The Blue Screen of Death!
To Chris’ surprise and disgust, I have just witnessed the infamous (“more than famous”) blue screen of death. After a long afternoon of rebuilding the desktop computer he finally let me take a seat and push a button or two to make sure it was Becky proof. Then it happened, that blue screen with its ugly white script appeared spouting Windows naughty words, or at least that’s what it seemed to be doing judging from Chris’ reaction. For that moment it seemed to be comparable to flat lining in the world of Computer Geekland. I suppose this has to be done once in a while for reasons I don’t want to bring up in conversation with Chris unless I’ve been having a hard time sleeping. This whole process of rebuilding to me can only be comparable to taking all of my cloths out of my dresser, washing them, folding them like they do at the department stores, nestling a little gossamer pouch filled with dried scented rose petals into the corner of each drawer and then gently nudging each drawer, while singing a cedar tree inspired lullaby, into their rightful homes.
Maybe some scented blue cornflowers to heighten the renewed drawer effect?
I have to say that this techno blue screen was a first for me and when I told Chris about this momentous event the only comfort he received was that he had managed to keep our computer pumping well all these years of marriage.

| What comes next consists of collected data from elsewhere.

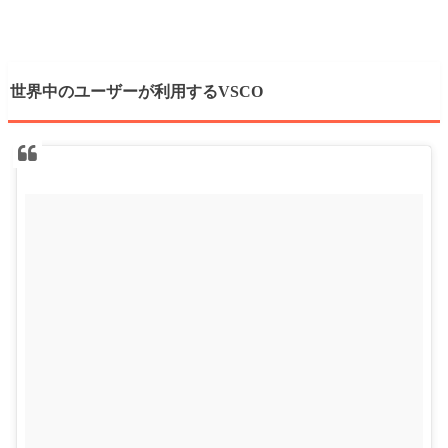
世界中のユーザーが利用するVSCO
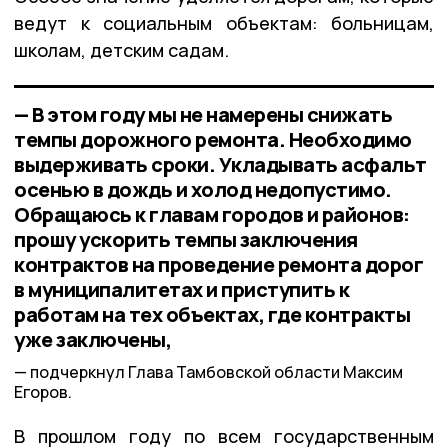
ведут к социальным объектам: больницам,
школам, детским садам.
— В этом году мы не намерены снижать
темпы дорожного ремонта. Необходимо
выдерживать сроки. Укладывать асфальт
осенью в дождь и холод недопустимо.
Обращаюсь к главам городов и районов:
прошу ускорить темпы заключения
контрактов на проведение ремонта дорог
в муниципалитетах и приступить к
работам на тех объектах, где контракты
уже заключены,
подчеркнул Глава Тамбовской области Максим
Егоров.
В прошлом году по всем государственным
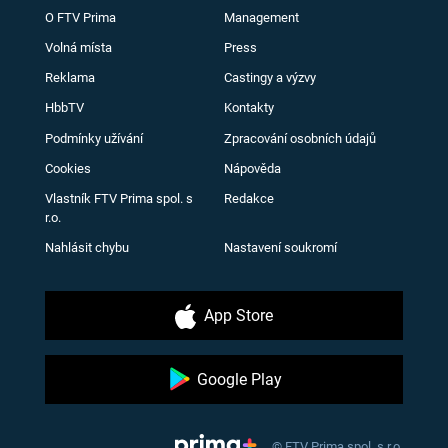
O FTV Prima
Management
Volná místa
Press
Reklama
Castingy a výzvy
HbbTV
Kontakty
Podmínky užívání
Zpracování osobních údajů
Cookies
Nápověda
Vlastník FTV Prima spol. s
Redakce
r.o.
Nahlásit chybu
Nastavení soukromí
App Store
Google Play
© FTV Prima spol. s r.o.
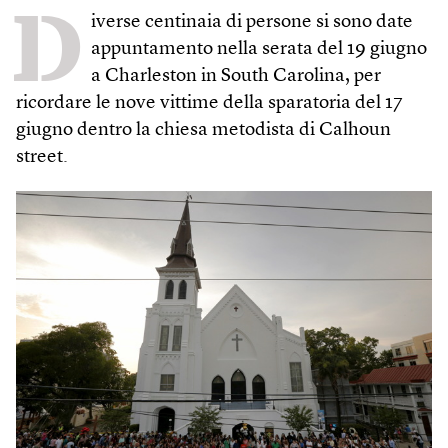
D
iverse centinaia di persone si sono date
appuntamento nella serata del 19 giugno
a Charleston in South Carolina, per
ricordare le nove vittime della sparatoria del 17
giugno dentro la chiesa metodista di Calhoun
street.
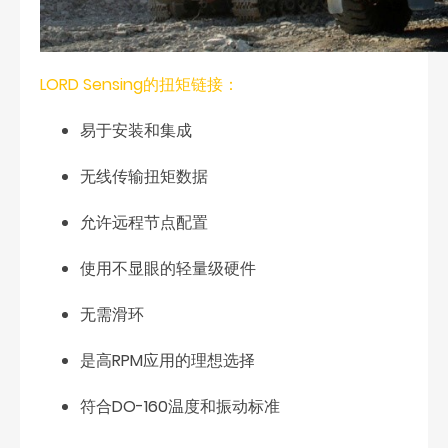
LORD Sensing的扭矩链接：
易于安装和集成
无线传输扭矩数据
允许远程节点配置
使用不显眼的轻量级硬件
无需滑环
是高RPM应用的理想选择
符合DO-160温度和振动标准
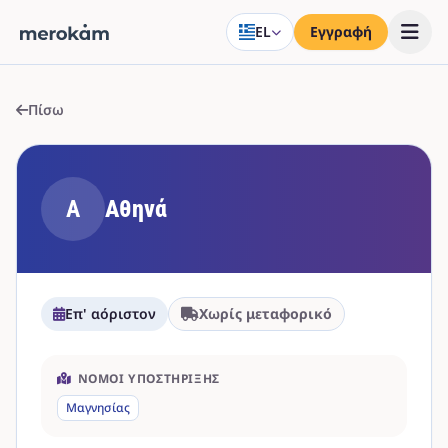
EL
Εγγραφή
Πίσω
Α
Αθηνά
Επ' αόριστον
Χωρίς μεταφορικό
ΝΟΜΟΊ ΥΠΟΣΤΉΡΙΞΗΣ
Μαγνησίας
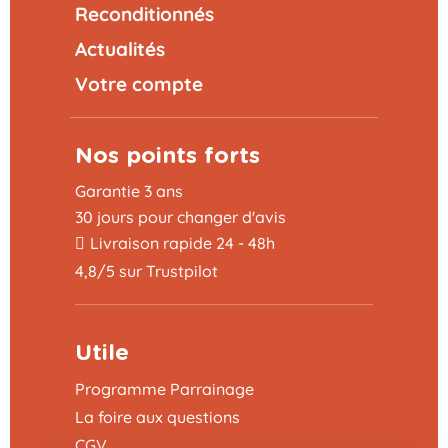
Reconditionnés
Actualités
Votre compte
Nos points forts
Garantie 3 ans
30 jours pour changer d'avis
Livraison rapide 24 - 48h
4,8/5 sur Trustpilot
Utile
Programme Parrainage
La foire aux questions
CGV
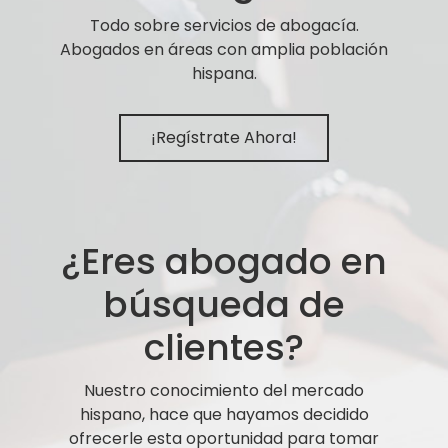
Todo sobre servicios de abogacía.
Abogados en áreas con amplia población
hispana.
¡Regístrate Ahora!
¿Eres abogado en
búsqueda de
clientes?
Nuestro conocimiento del mercado
hispano, hace que hayamos decidido
ofrecerle esta oportunidad para tomar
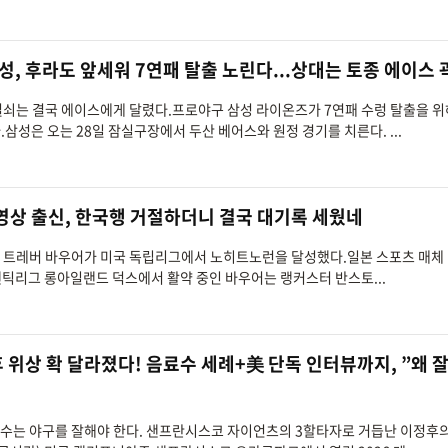
’ 삼성, 후라도 앞세워 7연패 탈출 노린다...상대는 토종 에이스
 열쇠는 결국 에이스에게 달렸다.프로야구 삼성 라이온즈가 7연패 수렁 탈출을 위
삼성은 오는 28일 잠실구장에서 두산 베어스와 원정 경기를 치른다. ...
영상 출신, 한국행 거절하더니 결국 대기록 세웠네
출신 트레버 바우어가 미국 독립리그에서 노히트노런을 달성했다.일본 스포츠 매체
랜틱리그 롱아일랜드 덕스에서 활약 중인 바우어는 랭커스터 반스토...
정후 위상 확 달라졌다! 음료수 세례+美 단독 인터뷰까지, ”왜 
구선수는 야구를 잘해야 한다. 샌프란시스코 자이언츠의 3할타자로 거듭난 이정후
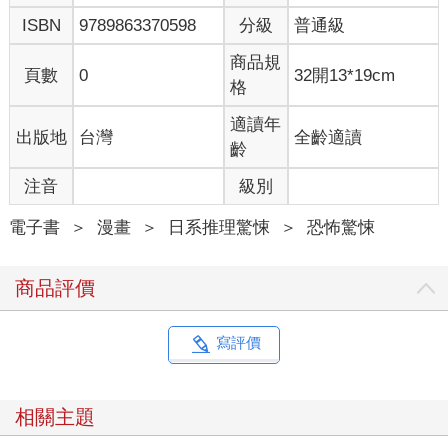
ISBN
9789863370598
分級
普通級
商品規
頁數
0
32開13*19cm
格
適讀年
出版地
台灣
全齡適讀
齡
注音
級別
電子書
＞
漫畫
＞
日系推理驚悚
＞
恐怖驚悚
商品評價
寫評價
相關主題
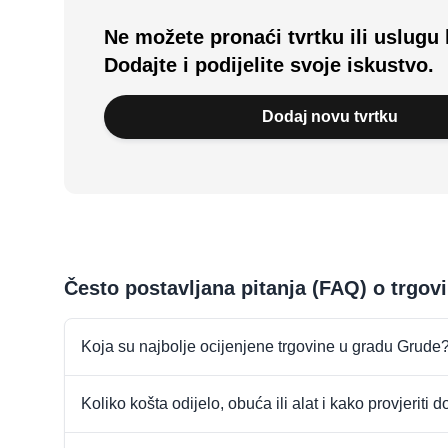
Ne možete pronaći tvrtku ili uslugu 
Dodajte i podijelite svoje iskustvo.
Dodaj novu tvrtku
Često postavljana pitanja (FAQ) o trgo
Koja su najbolje ocijenjene trgovine u gradu Grude
Koliko košta odijelo, obuća ili alat i kako provjeriti 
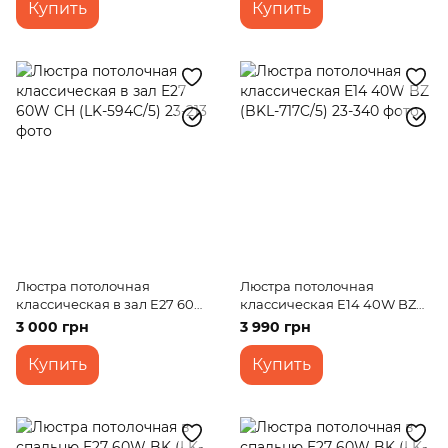
Купить
Купить
Люстра потолочная
Люстра потолочная
классическая в зал E27 60W
классическая E14 40W BZ
CH (LK-594C/5)
(BKL-717C/5)
3 000 грн
3 990 грн
Купить
Купить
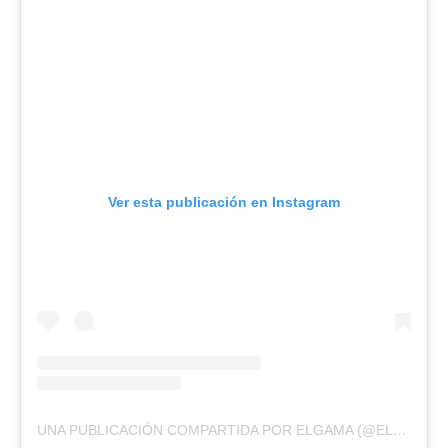
Ver esta publicación en Instagram
UNA PUBLICACIÓN COMPARTIDA POR ELGAMA (@ELGAMANOVA)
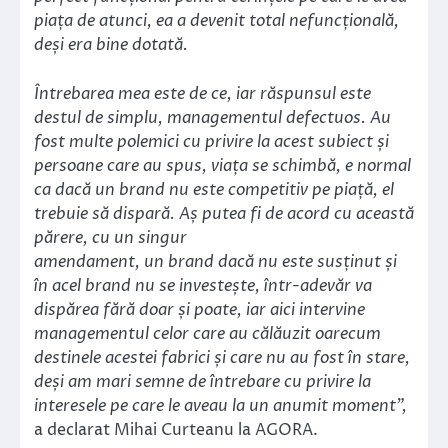
piața de atunci, ea a devenit total nefuncțională,
deși era bine dotată.
Întrebarea mea este de ce, iar răspunsul este
destul de simplu, managementul defectuos. Au
fost multe polemici cu privire la acest subiect și
persoane care au spus, viața se schimbă, e normal
ca dacă un brand nu este competitiv pe piață, el
trebuie să dispară. Aș putea fi de acord cu această
părere, cu un singur
amendament, un brand dacă nu este susținut și
în acel brand nu se investește, într-adevăr va
dispărea fără doar și poate, iar aici intervine
managementul celor care au călăuzit oarecum
destinele acestei fabrici și care nu au fost în stare,
deși am mari semne de întrebare cu privire la
interesele pe care le aveau la un anumit moment”,
a declarat Mihai Curteanu la AGORA.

Getting over this obstacle will most definitely fit into the category of one of those milestones every couple has to face in the eternal journey of “bearing one another’s burdens”. Up there with sharing the remote control, biting your tongue while in the passenger seat, or not saying anything when someone puts a milk jug with ½ a teaspoon of milk back in the fridge (my old roommate from Dixie College, Tawna, used to call this “cooling the pitcher”). We shall persevere! But I can tell you, Chris will probably not be wearing blue for a couple of days now.
I guess it's such a dreaded thing that the words are worthy of tattoo script on the most reckless of computer obsessed, Steve Jobs-loving, Bill Gates-hating techno-philes. What ever happened to a skull with crossbones?